D: Prima parlavi dei tuoi genitori, entrambi sportivi. Lo sei anche tu?
R:
Il giusto direi, ma solo per mantenermi in forma, non voglio raggiungere chissà quale taglia. Basta muoversi nella vita per restare in buona salute. E poi non sottovalutiamo lo stress, che mi fa da aerobica e mi aiuta a consumare, come dice Woody Allen.

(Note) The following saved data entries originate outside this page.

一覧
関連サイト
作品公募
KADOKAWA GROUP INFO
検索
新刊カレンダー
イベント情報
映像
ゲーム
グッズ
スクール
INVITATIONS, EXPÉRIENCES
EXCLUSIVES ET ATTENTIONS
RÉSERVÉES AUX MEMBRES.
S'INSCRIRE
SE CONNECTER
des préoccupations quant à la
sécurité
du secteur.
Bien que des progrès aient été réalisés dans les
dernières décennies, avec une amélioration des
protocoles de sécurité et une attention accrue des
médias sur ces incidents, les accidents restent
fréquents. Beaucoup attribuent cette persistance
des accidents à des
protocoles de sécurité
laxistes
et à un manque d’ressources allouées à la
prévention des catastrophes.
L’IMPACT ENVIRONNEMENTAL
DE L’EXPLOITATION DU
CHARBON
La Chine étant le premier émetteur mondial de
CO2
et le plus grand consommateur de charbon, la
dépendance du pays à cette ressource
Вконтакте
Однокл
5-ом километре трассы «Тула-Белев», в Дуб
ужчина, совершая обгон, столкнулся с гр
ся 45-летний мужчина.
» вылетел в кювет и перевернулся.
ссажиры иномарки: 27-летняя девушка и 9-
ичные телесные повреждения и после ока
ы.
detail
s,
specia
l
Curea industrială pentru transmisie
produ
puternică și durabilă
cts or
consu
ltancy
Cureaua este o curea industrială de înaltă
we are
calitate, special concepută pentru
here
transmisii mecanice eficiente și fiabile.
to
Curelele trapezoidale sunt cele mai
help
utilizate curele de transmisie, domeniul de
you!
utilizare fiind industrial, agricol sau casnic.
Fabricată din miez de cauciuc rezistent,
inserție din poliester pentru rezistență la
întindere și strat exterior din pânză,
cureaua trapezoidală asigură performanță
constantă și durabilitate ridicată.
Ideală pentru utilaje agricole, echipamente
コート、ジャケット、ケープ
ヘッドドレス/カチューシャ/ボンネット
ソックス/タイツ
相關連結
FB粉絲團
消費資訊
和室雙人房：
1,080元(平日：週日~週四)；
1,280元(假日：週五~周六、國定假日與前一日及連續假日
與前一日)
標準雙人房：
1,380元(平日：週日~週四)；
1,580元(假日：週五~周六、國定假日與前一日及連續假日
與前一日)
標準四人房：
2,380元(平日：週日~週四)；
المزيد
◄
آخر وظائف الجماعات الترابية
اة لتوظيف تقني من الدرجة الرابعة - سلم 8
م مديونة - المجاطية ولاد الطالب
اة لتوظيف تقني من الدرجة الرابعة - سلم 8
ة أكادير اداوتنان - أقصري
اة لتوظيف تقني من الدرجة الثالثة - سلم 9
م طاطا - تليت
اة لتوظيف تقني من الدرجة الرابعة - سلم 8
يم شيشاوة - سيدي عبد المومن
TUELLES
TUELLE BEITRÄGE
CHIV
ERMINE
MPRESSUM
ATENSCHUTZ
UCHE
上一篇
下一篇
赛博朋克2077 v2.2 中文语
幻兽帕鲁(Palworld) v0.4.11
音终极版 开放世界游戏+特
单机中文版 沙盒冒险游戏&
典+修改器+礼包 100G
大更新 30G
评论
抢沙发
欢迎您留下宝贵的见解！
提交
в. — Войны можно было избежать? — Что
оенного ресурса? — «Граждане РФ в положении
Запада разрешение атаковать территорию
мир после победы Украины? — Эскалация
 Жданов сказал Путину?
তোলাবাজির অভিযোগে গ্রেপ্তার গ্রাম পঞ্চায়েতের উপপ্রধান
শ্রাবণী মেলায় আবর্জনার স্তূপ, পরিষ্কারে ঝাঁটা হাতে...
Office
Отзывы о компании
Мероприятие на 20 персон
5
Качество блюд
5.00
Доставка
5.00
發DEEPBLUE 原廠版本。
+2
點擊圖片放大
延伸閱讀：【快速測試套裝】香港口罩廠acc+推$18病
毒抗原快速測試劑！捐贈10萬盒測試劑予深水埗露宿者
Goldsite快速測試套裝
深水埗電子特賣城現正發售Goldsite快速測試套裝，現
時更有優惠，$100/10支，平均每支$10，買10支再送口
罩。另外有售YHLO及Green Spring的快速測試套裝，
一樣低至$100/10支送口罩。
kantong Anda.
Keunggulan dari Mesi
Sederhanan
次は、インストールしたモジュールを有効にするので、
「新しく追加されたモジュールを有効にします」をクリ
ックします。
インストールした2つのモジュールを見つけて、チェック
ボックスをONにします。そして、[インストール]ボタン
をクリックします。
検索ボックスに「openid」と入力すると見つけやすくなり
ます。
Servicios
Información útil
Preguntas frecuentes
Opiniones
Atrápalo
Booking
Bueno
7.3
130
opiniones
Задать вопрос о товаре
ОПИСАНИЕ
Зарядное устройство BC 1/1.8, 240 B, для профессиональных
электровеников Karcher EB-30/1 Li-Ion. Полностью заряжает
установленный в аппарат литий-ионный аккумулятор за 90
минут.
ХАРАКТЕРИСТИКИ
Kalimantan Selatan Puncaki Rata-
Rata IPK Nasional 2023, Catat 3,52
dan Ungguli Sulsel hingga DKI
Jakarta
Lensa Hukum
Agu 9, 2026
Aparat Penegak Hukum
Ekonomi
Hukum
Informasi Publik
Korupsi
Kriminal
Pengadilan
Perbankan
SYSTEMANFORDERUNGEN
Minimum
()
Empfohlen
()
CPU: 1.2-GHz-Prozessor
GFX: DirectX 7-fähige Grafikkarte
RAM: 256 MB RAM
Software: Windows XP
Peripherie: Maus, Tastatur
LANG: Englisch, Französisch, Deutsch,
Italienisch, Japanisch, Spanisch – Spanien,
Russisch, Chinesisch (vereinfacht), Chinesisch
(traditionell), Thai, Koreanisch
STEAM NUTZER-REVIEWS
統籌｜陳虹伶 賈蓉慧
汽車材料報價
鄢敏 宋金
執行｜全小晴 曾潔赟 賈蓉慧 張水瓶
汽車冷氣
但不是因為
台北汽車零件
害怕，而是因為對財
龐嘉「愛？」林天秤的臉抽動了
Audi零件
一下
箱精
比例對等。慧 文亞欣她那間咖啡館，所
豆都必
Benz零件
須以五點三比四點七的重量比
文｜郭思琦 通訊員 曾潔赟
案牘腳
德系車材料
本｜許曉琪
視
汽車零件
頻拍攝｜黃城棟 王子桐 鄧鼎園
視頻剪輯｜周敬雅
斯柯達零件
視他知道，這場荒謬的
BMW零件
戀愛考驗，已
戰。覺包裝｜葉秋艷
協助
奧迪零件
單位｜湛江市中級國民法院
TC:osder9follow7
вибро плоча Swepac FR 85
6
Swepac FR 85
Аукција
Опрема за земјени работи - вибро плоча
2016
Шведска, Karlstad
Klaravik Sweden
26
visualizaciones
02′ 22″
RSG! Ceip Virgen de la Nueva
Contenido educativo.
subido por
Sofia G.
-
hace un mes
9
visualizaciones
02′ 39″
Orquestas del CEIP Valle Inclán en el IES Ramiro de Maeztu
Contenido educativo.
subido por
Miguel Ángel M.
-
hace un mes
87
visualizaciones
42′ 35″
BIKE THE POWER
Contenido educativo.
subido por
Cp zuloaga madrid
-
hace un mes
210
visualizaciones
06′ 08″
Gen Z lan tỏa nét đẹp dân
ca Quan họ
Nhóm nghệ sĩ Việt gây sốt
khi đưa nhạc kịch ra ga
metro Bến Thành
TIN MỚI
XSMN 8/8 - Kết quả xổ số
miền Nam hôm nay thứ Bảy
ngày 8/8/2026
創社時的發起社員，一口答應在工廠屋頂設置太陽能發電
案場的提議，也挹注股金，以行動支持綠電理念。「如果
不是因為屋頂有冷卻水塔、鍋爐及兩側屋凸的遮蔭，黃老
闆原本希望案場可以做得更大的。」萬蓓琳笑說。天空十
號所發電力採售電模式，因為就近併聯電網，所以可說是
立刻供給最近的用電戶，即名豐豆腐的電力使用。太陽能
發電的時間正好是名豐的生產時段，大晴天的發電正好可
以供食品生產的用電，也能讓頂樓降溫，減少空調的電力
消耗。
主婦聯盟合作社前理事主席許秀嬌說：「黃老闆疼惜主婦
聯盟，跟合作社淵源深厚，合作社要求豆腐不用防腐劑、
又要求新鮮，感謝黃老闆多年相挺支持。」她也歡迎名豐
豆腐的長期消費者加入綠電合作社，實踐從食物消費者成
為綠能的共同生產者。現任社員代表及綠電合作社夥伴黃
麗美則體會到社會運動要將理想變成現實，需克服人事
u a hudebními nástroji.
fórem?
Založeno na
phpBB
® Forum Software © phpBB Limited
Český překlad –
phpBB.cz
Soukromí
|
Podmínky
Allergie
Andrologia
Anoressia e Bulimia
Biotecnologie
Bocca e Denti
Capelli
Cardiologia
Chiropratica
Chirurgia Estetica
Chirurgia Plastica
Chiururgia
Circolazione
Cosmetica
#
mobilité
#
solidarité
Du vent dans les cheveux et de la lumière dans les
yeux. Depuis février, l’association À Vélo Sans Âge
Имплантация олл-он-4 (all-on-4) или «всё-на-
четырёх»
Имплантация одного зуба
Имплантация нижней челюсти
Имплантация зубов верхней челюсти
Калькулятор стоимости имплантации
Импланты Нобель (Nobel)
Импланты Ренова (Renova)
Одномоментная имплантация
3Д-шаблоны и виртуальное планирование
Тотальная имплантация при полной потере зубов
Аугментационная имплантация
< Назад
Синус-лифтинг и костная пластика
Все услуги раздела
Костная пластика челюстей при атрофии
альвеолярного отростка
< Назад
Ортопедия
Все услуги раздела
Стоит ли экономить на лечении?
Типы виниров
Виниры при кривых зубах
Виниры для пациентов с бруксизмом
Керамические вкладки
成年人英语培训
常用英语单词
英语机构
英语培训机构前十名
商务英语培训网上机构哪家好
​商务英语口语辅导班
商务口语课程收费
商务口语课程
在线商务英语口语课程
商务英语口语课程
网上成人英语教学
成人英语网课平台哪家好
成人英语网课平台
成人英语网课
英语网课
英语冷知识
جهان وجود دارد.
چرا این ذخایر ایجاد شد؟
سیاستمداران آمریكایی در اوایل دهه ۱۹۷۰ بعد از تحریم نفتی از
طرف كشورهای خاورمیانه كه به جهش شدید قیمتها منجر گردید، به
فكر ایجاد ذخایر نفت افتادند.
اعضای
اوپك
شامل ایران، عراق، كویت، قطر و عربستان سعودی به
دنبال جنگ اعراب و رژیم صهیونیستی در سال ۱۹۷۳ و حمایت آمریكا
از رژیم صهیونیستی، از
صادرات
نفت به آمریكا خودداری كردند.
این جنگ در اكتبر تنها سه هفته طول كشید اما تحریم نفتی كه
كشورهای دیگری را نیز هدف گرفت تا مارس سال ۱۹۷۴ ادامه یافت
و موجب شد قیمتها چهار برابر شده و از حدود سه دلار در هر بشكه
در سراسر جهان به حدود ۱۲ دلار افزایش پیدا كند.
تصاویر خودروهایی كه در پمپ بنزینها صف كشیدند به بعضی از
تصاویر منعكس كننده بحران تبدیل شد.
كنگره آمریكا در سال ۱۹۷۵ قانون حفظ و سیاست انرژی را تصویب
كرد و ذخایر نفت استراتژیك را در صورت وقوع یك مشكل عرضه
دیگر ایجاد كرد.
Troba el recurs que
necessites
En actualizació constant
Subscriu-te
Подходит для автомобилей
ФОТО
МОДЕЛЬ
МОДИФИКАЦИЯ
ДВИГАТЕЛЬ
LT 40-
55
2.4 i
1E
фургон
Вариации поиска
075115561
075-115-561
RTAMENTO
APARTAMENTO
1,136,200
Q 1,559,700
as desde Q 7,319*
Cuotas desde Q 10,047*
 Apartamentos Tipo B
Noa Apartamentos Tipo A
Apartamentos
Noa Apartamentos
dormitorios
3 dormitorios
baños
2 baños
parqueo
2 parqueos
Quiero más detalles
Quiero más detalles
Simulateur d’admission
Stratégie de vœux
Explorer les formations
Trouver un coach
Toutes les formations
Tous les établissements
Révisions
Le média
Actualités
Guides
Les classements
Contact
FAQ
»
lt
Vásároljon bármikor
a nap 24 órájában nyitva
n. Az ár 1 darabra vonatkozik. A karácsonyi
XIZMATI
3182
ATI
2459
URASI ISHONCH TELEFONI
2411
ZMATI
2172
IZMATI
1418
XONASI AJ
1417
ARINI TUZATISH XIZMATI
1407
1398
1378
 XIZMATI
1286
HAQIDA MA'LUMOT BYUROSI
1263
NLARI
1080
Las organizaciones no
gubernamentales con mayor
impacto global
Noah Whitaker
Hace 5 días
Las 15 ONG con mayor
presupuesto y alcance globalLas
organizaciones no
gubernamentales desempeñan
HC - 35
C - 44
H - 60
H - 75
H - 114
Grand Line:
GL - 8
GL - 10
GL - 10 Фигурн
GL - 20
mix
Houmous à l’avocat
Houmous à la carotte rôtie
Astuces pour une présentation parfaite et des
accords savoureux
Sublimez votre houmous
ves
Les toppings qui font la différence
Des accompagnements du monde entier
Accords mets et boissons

D: Sei una buona forchetta?
R:
Adoro il crudo. Quando posso, prima di ogni show mi carico con un po’ di sushi nel camerino. Ma stravedo anche per il cibo piccante. La mia pizza preferita è quella con la nduja, da abbinare magari a un bel vino rosso corposo. E poi le lasagne vegetariane di mia madre, con frutti di mare e pesto. Lei è insegnante di educazione fisica ma è una cuoca mancata. C’è chi si rilassa con un libro, chi con un film, lei invece torna a casa e si mette a spadellare.

D: E tu? Potresti in futuro buttarti nei talent di cucina.
R:
Preferirei restare sempre nell’ambito musicale. E poi… Faccio una brutta figura se dopo Woody Allen cito Mara Maionchi?

D: L’intervista è tua.
R:
D’accordo. Allora devo dirtelo: ai fornelli sono una vera pippa.